Qui aurait pu croire que Damian et Lucifer seraient aussi sages ? Lorsque j'ai évoqué la possibilité de fêter Noël, ils m'ont ri au nez. Pour ces deux-là, une célébration n'a d'intérêt que si elle se termine dans la débauche et la luxure. Orgies, bacchanales, pas de problème. Mais il a suffi que je prononce le mot « dîner de famille » pour qu'ils se ferment comme des huîtres.
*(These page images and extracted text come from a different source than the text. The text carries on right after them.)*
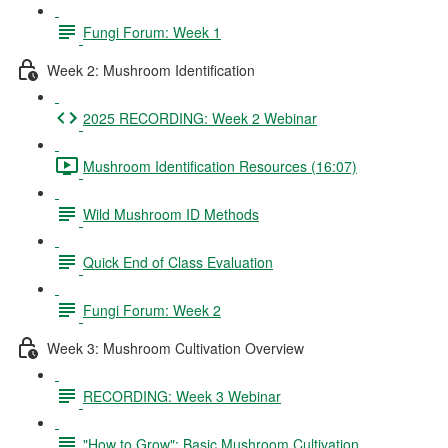
Fungi Forum: Week 1
Week 2: Mushroom Identification
2025 RECORDING: Week 2 Webinar
Mushroom Identification Resources (16:07)
Wild Mushroom ID Methods
Quick End of Class Evaluation
Fungi Forum: Week 2
Week 3: Mushroom Cultivation Overview
RECORDING: Week 3 Webinar
"How to Grow": Basic Mushroom Cultivation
Certes, Damian fut le plus facile à convaincre. Je n'ai pas grand chose à faire pour qu'il m'accorde le moindre de mes souhaits. Néanmoins, il s'est tenu loin des préparatifs et j'ai craint, un instant, qu'il n'ait oublié. Puis ce fut au tour de mon frère de me donner des sueurs froides. Lui qui avait promis d'être à l'heure... J'ai laissé couler juste par égard envers Pandore qui a dû se démener comme une folle pour lui faire lâcher son cocktail et ses mannequins Victoria's Secret. Ma mère a occulté les traces de rouge à lèvres sur sa joue et mon père a fait mine de ne pas relever ses pupilles bien trop dilatées.

— Que serait une réunion de famille sans quelques dramas ? m'a soufflé ce dernier.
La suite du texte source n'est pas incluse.